Artikel 25: `Een ieder heeft recht op een levensstandaard die hoog genoeg is voor de gezondheid en het welzijn van zichzelf en zijn gezin’.

 

INTERNATIONAAL VERDRAG INZAKE ECONOMISCHE, SOCIALE EN CULTURELE RECHTEN

Artikel 11:
Het recht op een adequate levensstandaard, met inbegrip van toereikende voeding,
kleding en huisvesting.

 

Volgens het toezichthoudend Comité bij dit verdrag (ICESCR) behoren toegang tot
medische zorg, (basis) voedsel en onderdak tot de onaantastbare kernverplichtingen van
het verdrag. Het recht op voedsel en onderdak zijn ondeelbaar verbonden met de
menselijke waardigheid en onmisbaar voor de vervulling van andere mensenrechten.
Deze bepalingen gelden voor eenieder die zich op het grondgebied van een
verdragsstaat bevindt (dus ook voor vreemdelingen zonder verblijfsrecht).

 

Concluding observations:

‘The Committee reminds the State Party of its obligation to ensure that all persons in its jurisdiction enjoy the minimum essential levels of each of the rights in the Convenant, including the rights to food, housing, health, water and sanitation.’ (1)

 

In de beoordeling door het Comité in juni 2017, wordt Nederland opnieuw herinnerd
aan de verantwoordelijkheid het verdrag na te komen door een minimaal essentieel niveau
van basisrechten voor iedereen te garanderen. De overheid mag hierin niet discrimineren
op basis van verblijfsstatus. Het Comité roept Nederland daarnaast op om toegang tot
basisbehoeften als voedsel, huisvesting, gezondheid, water en hygiëne, niet afhankelijk te
stellen van de bereidheid mee te werken aan vertrek.  

Noot 1

1   Committee on Economic, Social and Cultural Rights, Concluding observations on the sixth periodic report of the Netherlands, 23 June 2017, p. 7

 

VN SPECIALE RAPPORTEUR MENSENRECHTEN MIGRANTEN:

‘Ensure access for all migrants to adequate, safe and affordable housing and to other basic services.’(2)

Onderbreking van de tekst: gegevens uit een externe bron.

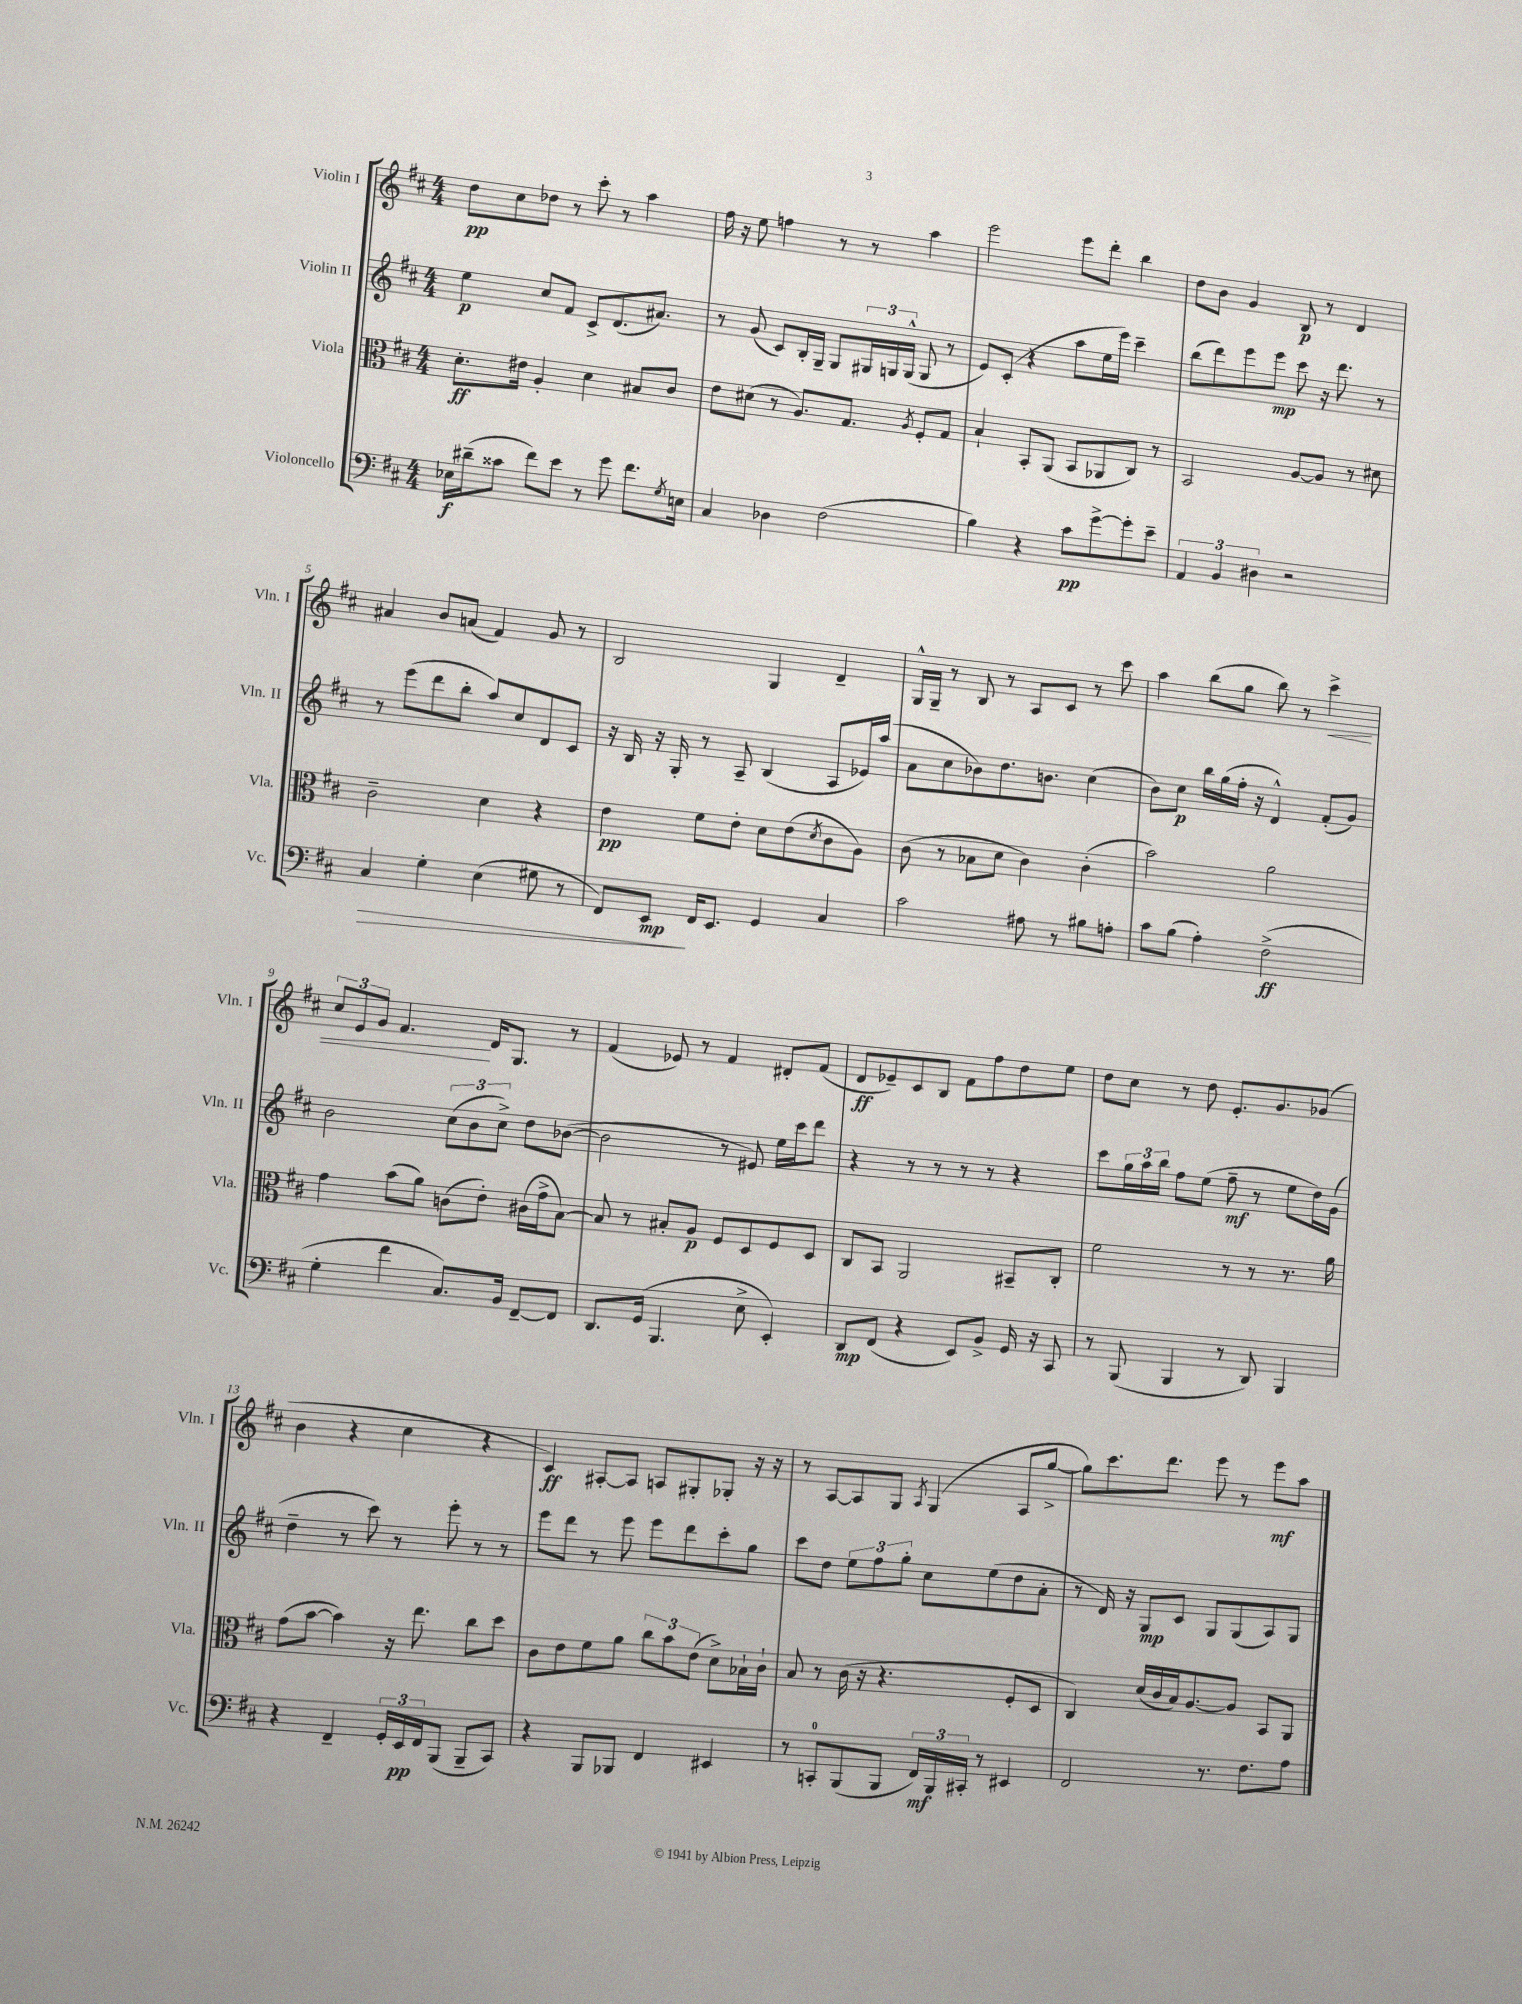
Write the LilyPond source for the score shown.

<<
\new StaffGroup <<
\new Staff = "s0" \with { instrumentName = "Violin I" shortInstrumentName = "Vln. I" } {
    \clef treble \key d \major \numericTimeSignature \time 4/4
    d''8\pp cis''8 des''8 r8 cis'''8-. r8 a''4 |
    fis''16 r16 e''8 f''4 r8 r8 a''4 |
    e'''2 e'''8 d'''8-. b''4 |
    d''8 b'8 g'4 b8\p r8 d'4 |
    ais'4 b'8 a'8( fis'4) g'8 r8 |
    b2 g4 d'4-- |
    g16-^ g16-- r8 b8 r8 a8 cis'8 r8 cis'''8 |
    a''4 b''8( g''8 b''8) r8 cis'''4->\< |
    \tuplet 3/2 { cis''8 e'8 g'8 } fis'4.\! d'16 g8. r8 |
    fis'4( ees'8) r8 fis'4 dis'8-. fis'8( |
    d'8\ff ees'8--) cis'8 b8 fis'8 fis''8 d''8 e''8 |
    d''8 cis''8 r8 d''8 e'8.-. g'8. ges'8( |
    b'4 r4 cis''4 r4 |
    cis'4\ff) ais8~-. ais8 a8 gis8-. ges8-. r16 r16 |
    r8 a8~ a8 g8 \acciaccatura { a8 } g4( a8 g''8~-> |
    g''8) cis'''8. d'''8. e'''8 r8 e'''8\mf a''8 \bar "|." |
}
\new Staff = "s1" \with { instrumentName = "Violin II" shortInstrumentName = "Vln. II" } {
    \clef treble \key d \major \numericTimeSignature \time 4/4
    e''4\p cis''8 fis'8 cis'8-> d'8.( ais'8.) |
    r8 g'8( cis'8) b16-. g16-- g8 \tuplet 3/2 { gis16 g16 g16-^( } g8 r8 |
    e'8) cis'8-.( r4 a''8 e''16 e'''16) cis'''4-- |
    b''8( d'''8) e'''8 e'''8\mp cis'''8 r16 d'''8. r8 |
    r8 e'''8( d'''8 b''8-. a''8) cis''8 d'8 cis'8 |
    r16 b16 r16 g16-. r8 a8-- b4( a8 ees'16) a''16( |
    a'8 cis''8 bes'8) d''8. b'8. cis''4( |
    b'8) cis''8\p b''16 g''16( fis''16-. r16 d'4-^) fis'8-.( g'8) |
    b'2 \tuplet 3/2 { cis''8( b'8 cis''8->) } d''8 bes'8~( |
    bes'2 r8 eis'8) e''16 cis'''16 d'''8 |
    r4 r8 r8 r8 r8 r4 |
    cis'''8 \tuplet 3/2 { g''16 a''16 b''16 } fis''8 e''8( fis''8--\mf r8 e''8 d''16) g'16( |
    d''4-- r8 cis'''8) r8 e'''8-. r8 r8 |
    e'''8 d'''8 r8 e'''8 e'''8 d'''8 cis'''8-. g''8 |
    cis'''8 d''8 \tuplet 3/2 { e''8 fis''8 g''8-. } cis''8 e''8( d''8 a'8-. |
    r8 d'16) r16 g8\mp cis'8 g8 g8( a8) g8 \bar "|." |
}
\new Staff = "s2" \with { instrumentName = "Viola" shortInstrumentName = "Vla." } {
    \clef alto \key d \major \numericTimeSignature \time 4/4
    d'8.-.\ff eis'16 a4-. d'4 bis8 cis'8 |
    e'8 dis'8( r8 a8.) g8. \acciaccatura { a8 } fis8-. g8 |
    b4-! b,8-. a,8( b,8 aes,8 cis8) r8 |
    b,2 a8~ a8 r8 dis'8 |
    cis'2-- d'4 r4 |
    e'4\pp fis'8 e'8-. d'8 e'8( \acciaccatura { d'8 } cis'8 a8) |
    cis'8( r8 bes8 d'8 cis'4) cis'4-.( |
    b'2) a'2 |
    g'4 b'8( a'8) c'8( e'8-.) cis'16( g'16-> b8~) |
    b8 r8 bis8-. a8\p fis8 d8 fis8 d8 |
    cis8 b,8 a,2 bis,8-- cis8-. |
    fis'2 r8 r8 r8. a'16 |
    g'8( b'8~ b'4) r16 e''8. cis''8 d''8 |
    cis'8 e'8 fis'8 a'8 \tuplet 3/2 { cis''8 b'8 e'8( } d'8->) bes16-! cis'16-! |
    b8 r8 cis'16( r16 r4. fis8-. d8 |
    cis4) d'16( cis'16 b16) a8.~ a8 b,8 a,8 \bar "|." |
}
\new Staff = "s3" \with { instrumentName = "Violoncello" shortInstrumentName = "Vc." } {
    \clef bass \key d \major \numericTimeSignature \time 4/4
    ees16\f dis'16--( cisis'8 fis'8) e'8 r8 g'8 fis'8. \acciaccatura { g8 } e16 |
    cis4 des4 fis2( |
    b4) r4 cis'8\pp g'8~-> g'8-. e'8-- |
    \tuplet 3/2 { a,4 b,4 dis4 } r2 |
    cis4\> g4-. e4( gis8 r8 |
    fis,8) e,8\mp\! fis,16 e,8. g,4 cis4 |
    cis'2 ais8 r8 bis8 a8-. |
    cis'8 b8( a4-.) fis2->\ff( |
    g4-. fis'4 cis8.) b,16 fis,8~-- fis,8 |
    d,8. g,16( b,,4. e8-> e,4-.) |
    d,8\mp fis,8( r4 e,8) b,8-> g,16 r16 cis,8 |
    r8 b,,8( b,,4 r8 d,8) b,,4 |
    r4 fis,4-- \tuplet 3/2 { g,16-. e,16\pp fis,16 } b,,8( b,,8-- cis,8) |
    r4 b,,8 bes,,8 fis,4 eis,4 |
    r8 c,8-0-. b,,8( b,,8 \tuplet 3/2 { fis,16\mf) b,,16 cis,16-. } r8 eis,4 |
    fis,2 r8. fis8. a8 \bar "|." |
}
>>
>>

In zijn rapport van 28 april 2017 zet de VN rapporteur een agenda voor 2035.
Volgens de VN rapporteur leidt onderdrukking en uitsluiting van migranten niet 

tot oplossingen, wel tot meer lijden. Het is essentieel dat de toegang tot

voorzieningen gegarandeerd is zonder angst voor detentie of tot deportatie.

 

 

VN SPECIALE RAPPORTEURS

Philip Alston (armoede) Leihani Farha (huisvesting) Francois Crépeau
(migranten)

In een brief van 25 februari 2016 aan de Nederlandse overheid
stellen de rapporteurs: Respect voor menselijke waardigheid
betreft inherente en fundamentele waarden die overheden bij al
hun activiteiten moeten betrekken. Landen hebben de verplichting
om ieders mensenrechten –ook die van mensen zonder verblijfsstatus dus-
die zich op het grondgebied bevinden te respecteren en te
beschermen. De Nederlandse overheid is onder internationaal
(mensen)recht verplicht om tenminste een minimaal essentieel
niveau van opvang en zorg te bieden.

EUROPESE CONTEXT

HET HANDVEST VAN DE GRONDRECHTEN VAN DE EUROPESE UNIE

ARTIKEL 1: De menselijke waardigheid is onschendbaar.
Zij moet worden geëerbiedigd en beschermd.

 

PARLEMENTAIRE ASSEMBLEE VAN DE RAAD VAN EUROPA

RESOLUTIE 1509: Internationale mensenrechtenverdragen gelden voor iedereen – ongeacht de verblijfsstatus. (3)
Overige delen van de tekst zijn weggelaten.